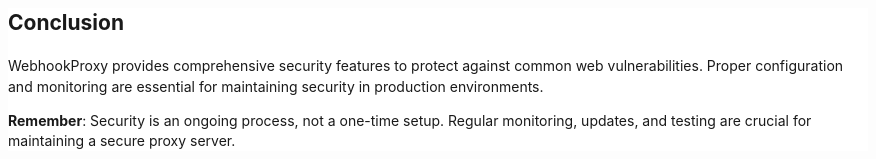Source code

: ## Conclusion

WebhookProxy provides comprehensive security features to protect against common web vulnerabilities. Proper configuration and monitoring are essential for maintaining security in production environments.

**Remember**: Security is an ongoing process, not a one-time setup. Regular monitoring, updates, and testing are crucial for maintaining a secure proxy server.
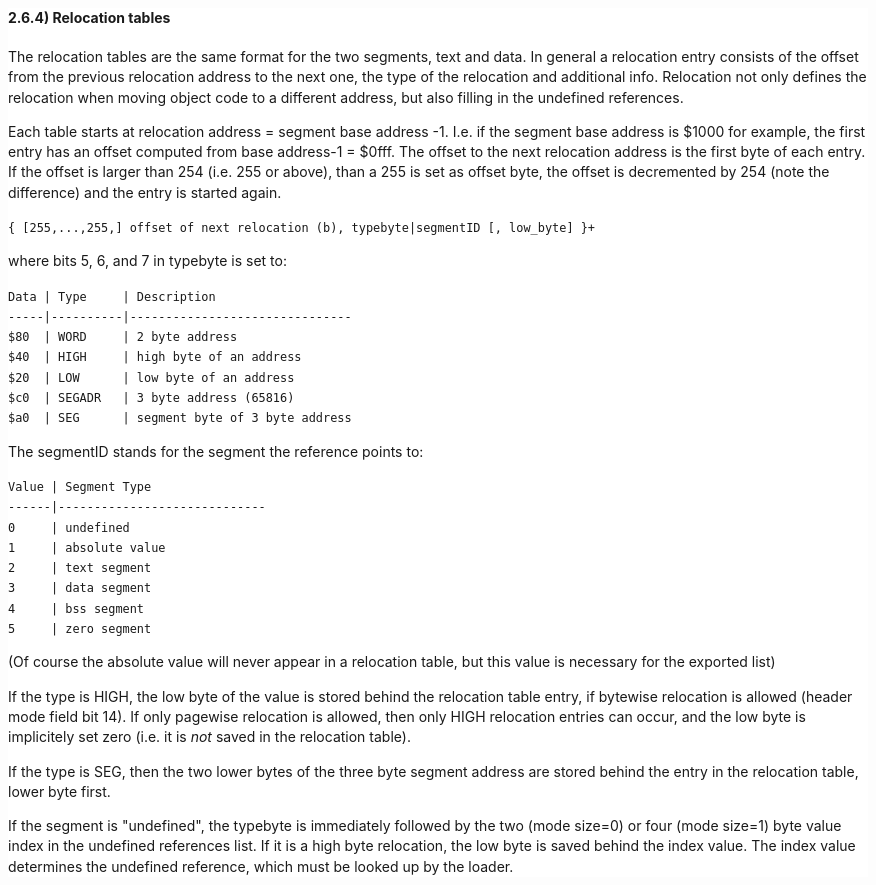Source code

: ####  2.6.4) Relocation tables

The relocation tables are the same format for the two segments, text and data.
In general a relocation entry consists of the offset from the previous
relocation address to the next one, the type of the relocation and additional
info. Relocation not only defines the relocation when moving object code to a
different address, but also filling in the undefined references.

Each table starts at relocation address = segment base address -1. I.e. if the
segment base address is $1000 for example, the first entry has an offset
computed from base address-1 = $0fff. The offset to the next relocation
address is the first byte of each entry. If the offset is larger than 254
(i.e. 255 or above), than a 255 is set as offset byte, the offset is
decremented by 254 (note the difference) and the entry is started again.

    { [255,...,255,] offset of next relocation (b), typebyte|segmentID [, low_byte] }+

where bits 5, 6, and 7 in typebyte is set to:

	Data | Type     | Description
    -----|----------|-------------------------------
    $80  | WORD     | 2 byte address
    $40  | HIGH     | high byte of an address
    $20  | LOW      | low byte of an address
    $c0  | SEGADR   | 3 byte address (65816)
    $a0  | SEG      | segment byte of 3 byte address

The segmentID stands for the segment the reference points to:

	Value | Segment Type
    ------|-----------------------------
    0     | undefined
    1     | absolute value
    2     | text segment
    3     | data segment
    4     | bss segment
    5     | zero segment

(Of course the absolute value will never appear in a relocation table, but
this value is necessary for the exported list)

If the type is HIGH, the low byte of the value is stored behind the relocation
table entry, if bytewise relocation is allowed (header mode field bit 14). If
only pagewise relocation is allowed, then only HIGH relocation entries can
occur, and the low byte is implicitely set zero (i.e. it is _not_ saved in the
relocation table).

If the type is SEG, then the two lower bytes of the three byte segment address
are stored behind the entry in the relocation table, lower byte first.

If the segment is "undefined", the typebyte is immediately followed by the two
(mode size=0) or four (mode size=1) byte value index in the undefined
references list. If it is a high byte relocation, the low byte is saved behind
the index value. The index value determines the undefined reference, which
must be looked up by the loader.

____

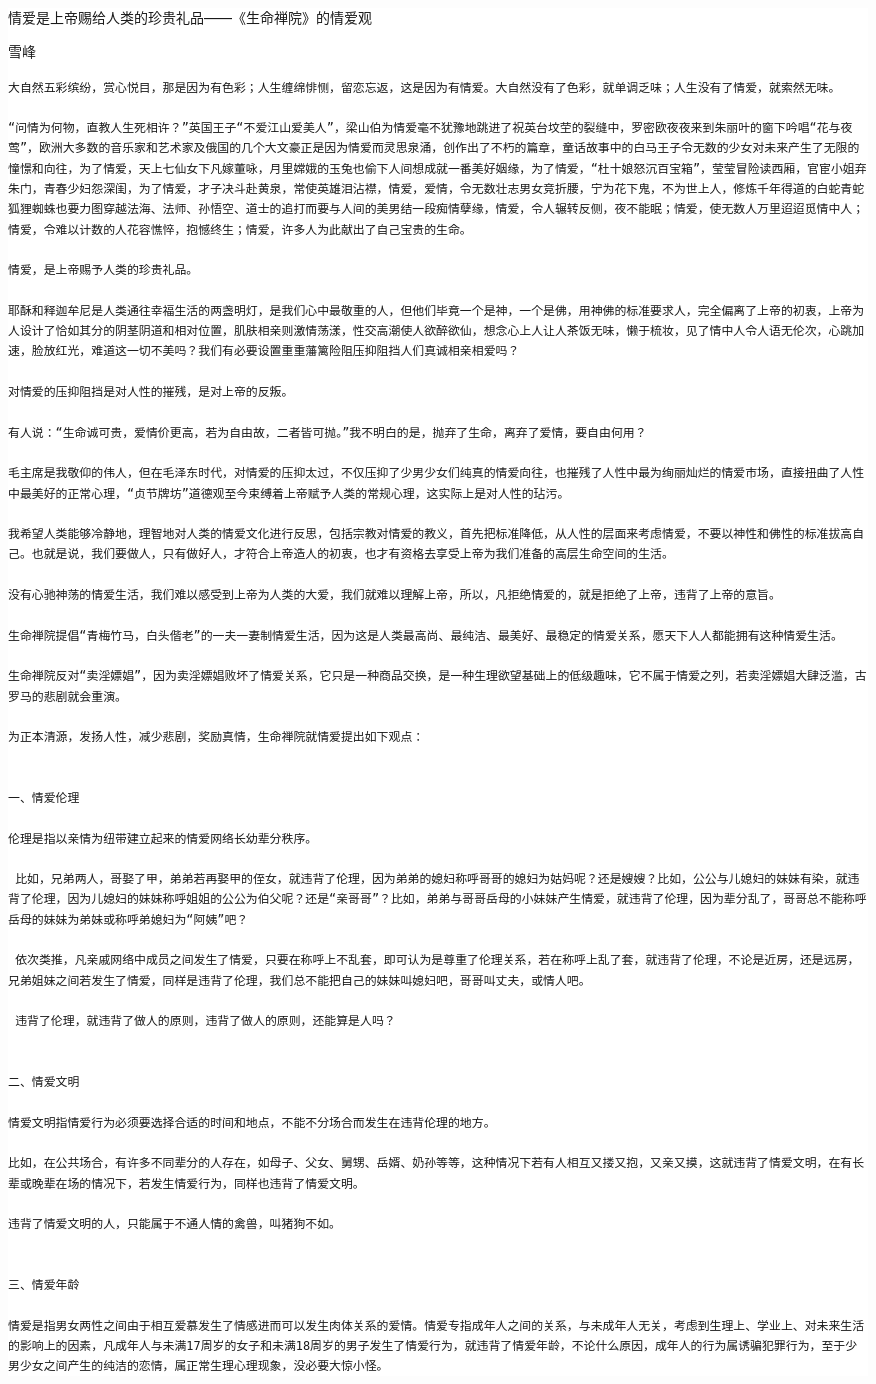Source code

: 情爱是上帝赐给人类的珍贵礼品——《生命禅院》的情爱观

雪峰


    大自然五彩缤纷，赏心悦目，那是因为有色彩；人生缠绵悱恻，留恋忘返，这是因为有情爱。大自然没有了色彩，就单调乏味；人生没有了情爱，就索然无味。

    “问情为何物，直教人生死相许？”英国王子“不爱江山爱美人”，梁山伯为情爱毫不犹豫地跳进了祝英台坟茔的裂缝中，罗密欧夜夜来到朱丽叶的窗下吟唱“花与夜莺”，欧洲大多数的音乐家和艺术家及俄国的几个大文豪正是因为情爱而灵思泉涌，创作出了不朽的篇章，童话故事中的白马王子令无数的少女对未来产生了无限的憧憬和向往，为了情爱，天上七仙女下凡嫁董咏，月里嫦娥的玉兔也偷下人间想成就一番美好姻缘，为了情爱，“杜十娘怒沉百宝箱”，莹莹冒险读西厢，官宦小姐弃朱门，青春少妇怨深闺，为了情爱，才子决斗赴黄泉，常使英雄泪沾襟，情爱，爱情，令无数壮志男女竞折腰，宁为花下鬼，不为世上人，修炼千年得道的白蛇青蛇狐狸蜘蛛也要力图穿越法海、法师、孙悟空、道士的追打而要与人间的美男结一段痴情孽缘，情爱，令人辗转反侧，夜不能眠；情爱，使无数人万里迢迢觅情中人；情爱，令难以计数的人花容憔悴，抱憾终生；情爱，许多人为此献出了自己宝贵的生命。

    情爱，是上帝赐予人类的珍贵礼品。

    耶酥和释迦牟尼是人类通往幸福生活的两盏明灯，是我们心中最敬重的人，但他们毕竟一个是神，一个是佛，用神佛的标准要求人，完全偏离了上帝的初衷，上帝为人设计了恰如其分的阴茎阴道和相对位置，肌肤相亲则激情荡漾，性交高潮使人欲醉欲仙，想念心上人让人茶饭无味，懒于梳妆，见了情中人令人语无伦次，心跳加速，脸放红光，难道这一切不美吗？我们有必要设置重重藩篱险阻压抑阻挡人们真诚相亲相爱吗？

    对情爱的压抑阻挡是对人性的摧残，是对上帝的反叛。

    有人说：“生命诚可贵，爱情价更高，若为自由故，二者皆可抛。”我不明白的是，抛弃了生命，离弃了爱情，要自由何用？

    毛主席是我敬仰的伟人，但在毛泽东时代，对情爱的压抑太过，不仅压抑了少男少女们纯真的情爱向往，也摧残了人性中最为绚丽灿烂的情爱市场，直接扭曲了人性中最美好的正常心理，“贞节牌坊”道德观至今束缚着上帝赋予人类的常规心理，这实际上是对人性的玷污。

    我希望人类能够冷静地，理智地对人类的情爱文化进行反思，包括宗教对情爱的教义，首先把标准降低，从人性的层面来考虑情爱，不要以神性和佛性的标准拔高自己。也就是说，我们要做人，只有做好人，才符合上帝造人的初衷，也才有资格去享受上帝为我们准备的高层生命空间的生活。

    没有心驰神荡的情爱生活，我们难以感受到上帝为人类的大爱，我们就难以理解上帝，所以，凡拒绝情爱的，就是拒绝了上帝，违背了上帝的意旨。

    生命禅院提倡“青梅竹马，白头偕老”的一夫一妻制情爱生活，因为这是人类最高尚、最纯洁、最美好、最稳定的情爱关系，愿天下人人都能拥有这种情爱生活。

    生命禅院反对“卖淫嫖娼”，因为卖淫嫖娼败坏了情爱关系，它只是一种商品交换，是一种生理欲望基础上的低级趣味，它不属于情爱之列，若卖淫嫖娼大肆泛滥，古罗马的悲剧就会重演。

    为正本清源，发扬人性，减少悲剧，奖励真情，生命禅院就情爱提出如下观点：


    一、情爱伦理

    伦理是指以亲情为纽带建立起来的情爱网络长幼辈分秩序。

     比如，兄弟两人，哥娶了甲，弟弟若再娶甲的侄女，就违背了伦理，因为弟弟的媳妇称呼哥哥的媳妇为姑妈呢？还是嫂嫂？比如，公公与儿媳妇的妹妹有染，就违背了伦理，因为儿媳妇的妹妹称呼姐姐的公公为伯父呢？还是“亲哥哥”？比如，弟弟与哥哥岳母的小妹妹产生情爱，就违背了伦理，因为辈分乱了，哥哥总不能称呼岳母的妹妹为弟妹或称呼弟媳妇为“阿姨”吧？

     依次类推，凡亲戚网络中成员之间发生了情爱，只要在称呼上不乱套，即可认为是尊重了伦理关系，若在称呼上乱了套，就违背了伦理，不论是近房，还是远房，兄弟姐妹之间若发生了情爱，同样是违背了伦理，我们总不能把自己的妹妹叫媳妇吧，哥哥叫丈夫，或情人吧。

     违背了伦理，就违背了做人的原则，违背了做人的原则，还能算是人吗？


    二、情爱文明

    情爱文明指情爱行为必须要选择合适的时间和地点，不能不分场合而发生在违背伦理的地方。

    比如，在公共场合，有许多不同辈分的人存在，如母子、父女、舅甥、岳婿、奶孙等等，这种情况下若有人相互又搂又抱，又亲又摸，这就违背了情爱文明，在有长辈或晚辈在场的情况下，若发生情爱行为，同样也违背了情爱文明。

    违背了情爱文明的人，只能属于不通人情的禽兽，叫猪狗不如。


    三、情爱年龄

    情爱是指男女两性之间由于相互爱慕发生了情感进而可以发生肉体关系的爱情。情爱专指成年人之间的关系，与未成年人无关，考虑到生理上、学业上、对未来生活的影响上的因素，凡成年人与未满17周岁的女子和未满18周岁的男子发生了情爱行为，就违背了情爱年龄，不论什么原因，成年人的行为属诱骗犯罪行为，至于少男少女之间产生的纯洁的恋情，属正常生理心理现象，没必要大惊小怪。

____

- What is being asked:
Reproduce the lines of the records word for word, starting at the line that contains "Each table starts" and ending at the line that contains "where bits 5, 6, and".

- Solved exercise:
Each table starts at relocation address = segment base address -1. I.e. if the
segment base address is $1000 for example, the first entry has an offset
computed from base address-1 = $0fff. The offset to the next relocation
address is the first byte of each entry. If the offset is larger than 254
(i.e. 255 or above), than a 255 is set as offset byte, the offset is
decremented by 254 (note the difference) and the entry is started again.

    { [255,...,255,] offset of next relocation (b), typebyte|segmentID [, low_byte] }+

where bits 5, 6, and 7 in typebyte is set to:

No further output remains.